Despite the two-touchdown spread, Smith said the team remains focused on improving.
"We're not even thinking about Southern Miss," Smith said Monday. "We're thinking about tomorrow's practice."
Smith called the Golden Eagles (0-9, 0-5 C-USA) "a dangerous team" with "nothing to lose."
During his weekly news conference Monday, Wright echoed his star player's sentiments, telling reporters that Southern Miss concerns him.
"If you look at them on film, you would never think their record is what it is," Wright said. "They are a program that has a lot of tradition. They play better at home. They fly around. They play aggressive. They played Louisiana Tech very well last week. I was really impressed with how hard they came out and played."
A victory for FAU would keep alive its hopes of becoming bowl eligible. The combined record of FAU's remaining opponents is 2-26.
Wright, who was hired by Pelini to be FAU's offensive coordinator, said he's treating each game as an audition to win the job permanently. He's already left his stamp on the program by removing the names from the back of the jerseys.

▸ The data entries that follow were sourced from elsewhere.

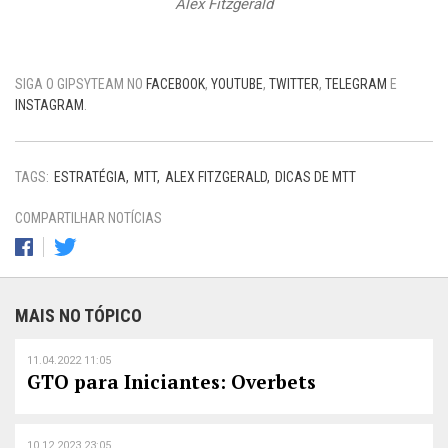
Alex Fitzgerald
SIGA O GIPSYTEAM NO
FACEBOOK
,
YOUTUBE
,
TWITTER
,
TELEGRAM
E
INSTAGRAM
.
TAGS:
ESTRATÉGIA
MTT
ALEX FITZGERALD
DICAS DE MTT
COMPARTILHAR NOTÍCIAS
MAIS NO TÓPICO
11.04.2022 11:05
GTO para Iniciantes: Overbets
10.12.2023 23:05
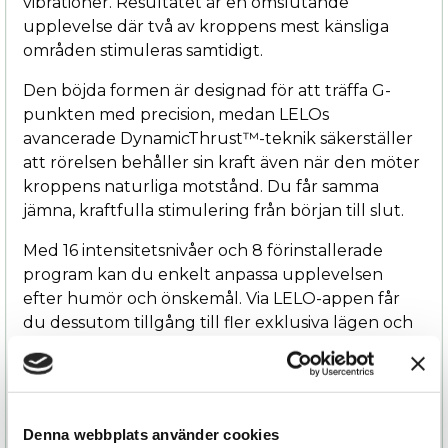
vibrationer. Resultatet är en omslutande
upplevelse där två av kroppens mest känsliga
områden stimuleras samtidigt.
Den böjda formen är designad för att träffa G-
punkten med precision, medan LELOs
avancerade DynamicThrust™-teknik säkerställer
att rörelsen behåller sin kraft även när den möter
kroppens naturliga motstånd. Du får samma
jämna, kraftfulla stimulering från början till slut.
Med 16 intensitetsnivåer och 8 förinstallerade
program kan du enkelt anpassa upplevelsen
efter humör och önskemål. Via LELO-appen får
du dessutom tillgång till fler exklusiva lägen och
ännu större möjligheter att skräddarsy
njutningen.
Ina Thrust är tillverkad av silkeslen kroppssäker
silikon som känns lika lyxig som den ser ut. Den är
Denna webbplats använder cookies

After Wright announced that he was scrapping the names, it was Smith who came up with the idea of adding the words "FAU" to the back of the jerseys instead.
"That means we're playing for more than just I," Smith said. "We're playing for him. We're playing for the people in the stands. We're playing for the alumni. We're playing for the whole FAU community and we're bringing that integrity back to the school."
Wright also changed the way the team conducts practice.
"We have added some things," Wright said. "We added the scout bowl. We have added some competition at the end of practice. We have done some fun things. We have added some things into practice."
Wright's latest change was to elevate offensive line coach Luke Meadows to offensive coordinator, although Wright will still call plays on game day.
"But coach Meadows will have more duty," Wright said. "He will have more responsibility with the game plan and I'm going to rely on him to get this offense ready."
One person who's been impressed by FAU's direction under Wright is Southern Miss head coach Todd Monken.
"Their coaches and players have done a great job of moving on," Monken told reporters during his weekly news conference Monday. "They've got a really good football team, well coached. They do a really nice job on offense."
Monken said his team would have a tough task containing FAU quarterback Jaquez Johnson, who hails from the Magnolia State and spent his freshman season playing at East Mississippi Community College.
"They do a nice job of putting you in a run-pass conflict and they've got some explosive guys around the perimeter," Monken said. "We're going to have to do a great job of containing their run game and forcing him into passing situations and putting him in a drop-back passing game. Some teams have been able to do it. That's easier said than done."
Monken said FAU's defensive line also makes it difficult to effectively run the ball.
"We'll have our work cut out for us," he said.